Victims of minor crime will no longer be visited by Cambridgeshire police as chiefs battle to scale back the budget.
Cambridgeshire Constabulary is rolling out a scheme it trialled in Peterborough across the county in a bid to save officers’ time.
Previously anyone affected by minor crime which is not an immediate emergency, such as theft, would receive a visit from an officer within a couple of days.
Chief Constable Simon Parr said: “We are going to start to take a tough line with whether we come out to see the public.
“Over the next few weeks or months if you want the police, either deal with it on the phone or make an appointment to come to us.
“There is so much to do, in particular our fight against the more dangerous and violent parts of the community.
“We have not had any complaints about the appointment system so far but we may as it becomes more frequent so we will introduce it slowly to get people used to it.
“Our currency can’t be money, we have £20 million less. Our currency is operational hours. How many hours can we get out of everyone we employ? That’s what started the appointment system.”
It was launched as a pilot at Thorpe Wood police station in January and has since been used at 10 other police stations.

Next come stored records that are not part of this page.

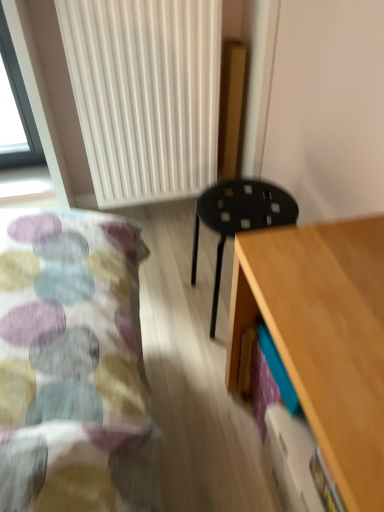
Question: Is black plastic stool at center behind white ribbed radiator at upper center?

Choices:
 (A) no
 (B) yes

Answer: (A)

Question: Is black plastic stool at center oriented towards white ribbed radiator at upper center?

Choices:
 (A) yes
 (B) no

Answer: (B)

Question: Is black plastic stool at center turned away from white ribbed radiator at upper center?

Choices:
 (A) no
 (B) yes

Answer: (A)

Question: From a real-world perspective, is black plastic stool at center located higher than white ribbed radiator at upper center?

Choices:
 (A) yes
 (B) no

Answer: (B)

Question: Would you consider black plastic stool at center to be distant from white ribbed radiator at upper center?

Choices:
 (A) yes
 (B) no

Answer: (B)

Question: Is white ribbed radiator at upper center a part of black plastic stool at center?

Choices:
 (A) no
 (B) yes

Answer: (A)

Question: Is light wood desk at lower right taller than white ribbed radiator at upper center?

Choices:
 (A) no
 (B) yes

Answer: (A)

Question: Could you tell me if light wood desk at lower right is turned towards white ribbed radiator at upper center?

Choices:
 (A) yes
 (B) no

Answer: (B)

Question: From a real-world perspective, is light wood desk at lower right physically above white ribbed radiator at upper center?

Choices:
 (A) yes
 (B) no

Answer: (B)

Question: Does light wood desk at lower right appear on the right side of white ribbed radiator at upper center?

Choices:
 (A) yes
 (B) no

Answer: (A)

Question: Considering the relative positions of light wood desk at lower right and white ribbed radiator at upper center in the image provided, is light wood desk at lower right in front of white ribbed radiator at upper center?

Choices:
 (A) yes
 (B) no

Answer: (A)

Question: Is light wood desk at lower right not inside white ribbed radiator at upper center?

Choices:
 (A) no
 (B) yes

Answer: (B)

Question: From the image's perspective, is white ribbed radiator at upper center on light wood desk at lower right?

Choices:
 (A) yes
 (B) no

Answer: (A)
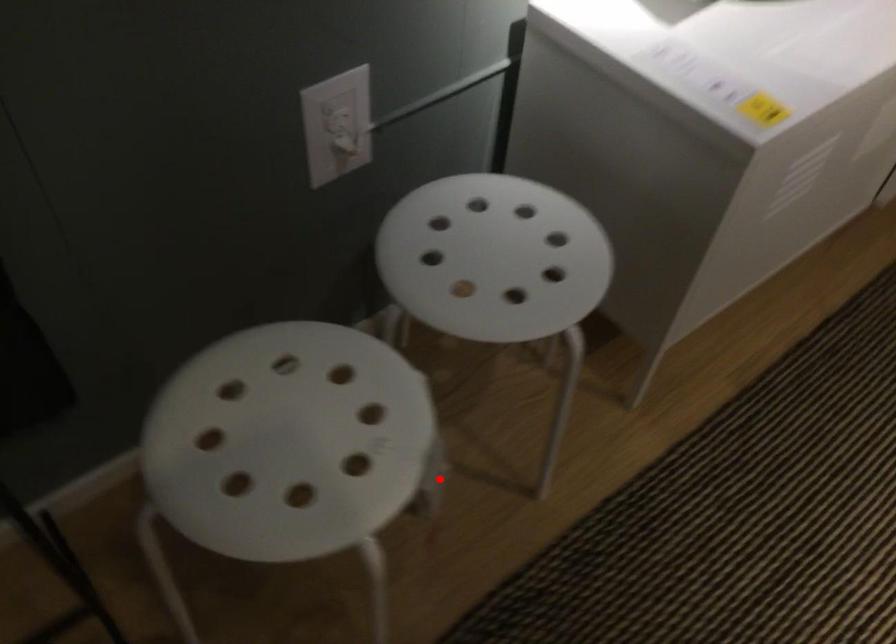
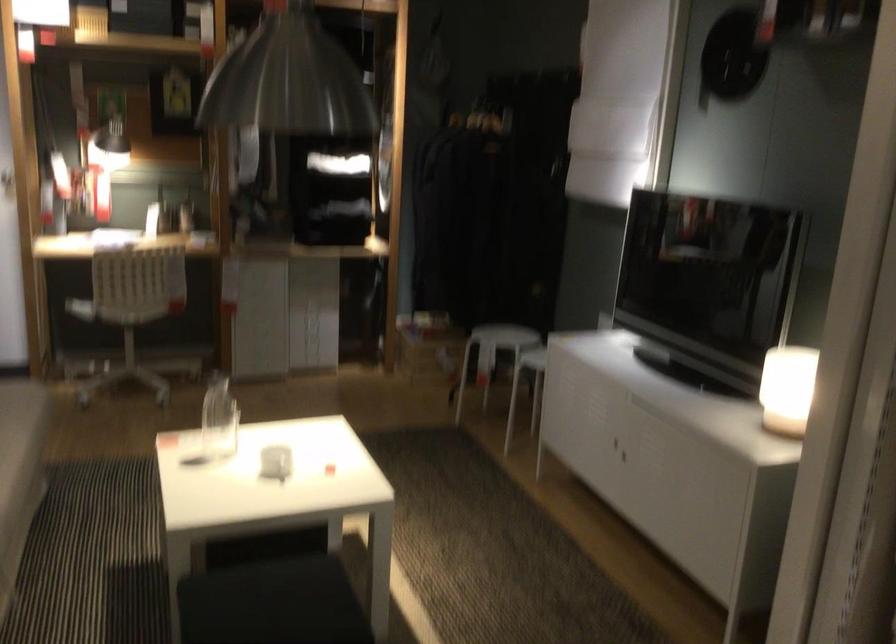
Question: I am providing you with two images of the same scene from different viewpoints. In image1, a red point is highlighted. Considering the same 3D point in image2, which of the following is correct?

Choices:
 (A) It is closer
 (B) It is farther

Answer: (B)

It came under fire from the Police Federation, the group which represents constables, sergeants, inspectors and chief inspectors, which said the onus would be put on the victim to report the crime, driving down the number of incidents the police hear about.
But senior officers have defended the change which is part of a shake up of the force called Operation Redesign.
The constabulary had its budget slashed by £20 million to £100 million a year and has had to find savings.
Mr Parr said the appointments system will free up officers’ time to deal with serious crime.
The change will also see Peterborough’s police have more control over priorities in the city as to how resources are deployed.
Mr Parr said: “In Peterborough you can almost draw a line down the middle of the city with very contrasting priorities on either side.
“Why would I give one block target for the person in charge of Peterborough?
“We will also be breaking down the force-wide management.
“If there is a particular problem in one area there will be more flexibility to move resources anywhere in the county rather than in the individual divisions.”
Cambridgeshire police is also joining some of its departments with the Hertfordshire and Bedfordshire forces, while also sharing facilities such as buildings with other partners like Peterborough City Council.
Mr Parr said the back office operations are the first place to make savings to protect front line policing.
Restoratative justice a ‘success’
A SYSTEM which reduces the number of criminals in the courts is being extended across the county.
Cambridgeshire police has trained 800 officers in the use of “restorative justice”, rather than punishing minor crimes and misdemeanour.
The scheme sees petty criminals doing something for the victim rather than being punished by the courts and ending up with a criminal record.
Chief constable Simon Parr said one example included a 16-year-old, who cannot be named, who stole £3 worth of goods from a shop.
He cleaned 100 shopping baskets for the shop rather than involve the courts.
The system saves money for both the Crown Prosecution Service and courts as well as time for the police officers.
Since it was started in February, 1,000 hours of police time has been saved dealing with just 68 incidents.